В магазине он спросил, есть ли Заболоцкий. Заболоцкий имелся. Котов купил том, приехал домой и, не раздеваясь, улегся на кровать читать. Читал он долго, закончил, когда давно уже стемнело. Отломив на кухне батон, он вышел в рифму на балкон. Обещали дождь, но он так и не сподобился, хотя ветерок поддувал свежести. Огромная, жуткой плотности невидимая сфера по-прежнему висела в распоре между небом и землёй, грозя размазать их по своей поверхности. Ну ты, Шрёдингер, сказал Котов и аккуратно боднул шар головой. Шар отъехал в сторону, в небесах сверкнул узкий коготь луны. Месяц был растущий.
Да, думал он, жуя краюху, если б, допустим, волки сейчас спятили или коровы заговорили… Он был под впечатлением от поэм «Безумный волк» и «Торжество земледелия». Но лучше первого стихотворения ничего не было и быть не могло.
Он вернулся в комнату-кровать, взял книгу и с выражением продекламировал:
— Николай Заболоцкий!
Коты на лестницах упругих,
Большие рыла приподняв,
Сидят, как Будды, на
перилах,
Ревут, как трубы, о любви.
Нагие кошечки, стесняясь,
Друг к дружке жмутся,
извиняясь.
Кокетки!
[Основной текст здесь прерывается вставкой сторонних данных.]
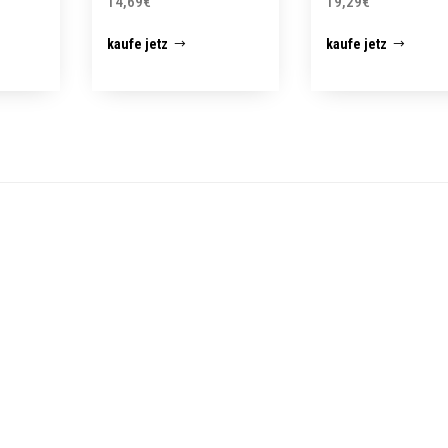
14,69
€
19,29
€
kaufe jetz
kaufe jetz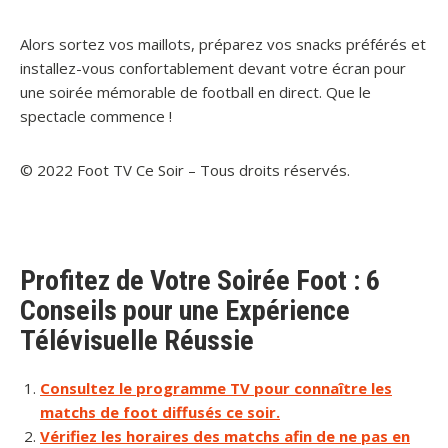
Alors sortez vos maillots, préparez vos snacks préférés et
installez-vous confortablement devant votre écran pour
une soirée mémorable de football en direct. Que le
spectacle commence !
© 2022 Foot TV Ce Soir – Tous droits réservés.
Profitez de Votre Soirée Foot : 6
Conseils pour une Expérience
Télévisuelle Réussie
Consultez le programme TV pour connaître les
matchs de foot diffusés ce soir.
Vérifiez les horaires des matchs afin de ne pas en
Сколько их
кругом!
Они по кругу ходят боком,
Они текут любовным соком,
Они трясутся, на весь дом
Распространяя запах
страсти.
Коты ревут, открывши
пасти,-
Они как дьяволы вверху
В своем серебряном меху.
Один лишь кот в глухой
чужбине
Сидит задумчив, не поет.
В его взъерошенной овчине
Справляют блохи хоровод.
Отшельник лестницы
печальной,
Монах помойного ведра,
Он мир любви
первоначальной
Напрасно ищет до утра.
Сквозь дверь он чувствует
квартиру,
Где труд дневной едва лишь
начат.
Там от плиты и до сортира
Лишь бабьи туловища
скачут.
Там примус выстроен, как
дыба,
На нем, от ужаса треща,
Чахоточная воет рыба
В зеленых масляных прыщах.
Там трупы вымытых животных
Лежат на противнях
холодных
И чугуны, купели слез,
Венчают зла апофеоз.
Кот поднимается, трепещет.
Сомненья нету: замкнут мир
И лишь одни помои плещут
Туда, где мудрости кумир.
И кот встает на две ноги,
Идет вперед, подъемля
лапы.
Пропала лестница. Ни зги
В глазах. Шарахаются бабы,
Но поздно! Кот, на шею
сев,
Как дьявол, бьется,
озверев,
Рвет тело, жилы отворяет,
Когтями кости вынимает…
О, боже, боже, как нелеп!
Сбесился он или ослеп?
Шла ночь без горечи и
страха,
И любопытным виден был
Семейный сад — кошачья
плаха,
Где месяц медленный
всходил.
Деревья дружные качали
Большими сжатыми телами,
Нагие птицы верещали,
Скача неверными ногами.
Над ними, желтый скаля
зуб,
Висел кота холодный труп.
Монах! Ты висельником
стал!
Прощай. В моем окошке,
Справляя дикий карнавал,
Опять несутся кошки.
И я на лестнице стою,
Такой же белый, важный.
Я продолжаю жизнь твою,
Мой праведник отважный.
На следующий день капитан Котов подал рапорт об увольнении и через месяц убыл из Москвы в неизвестном направлении.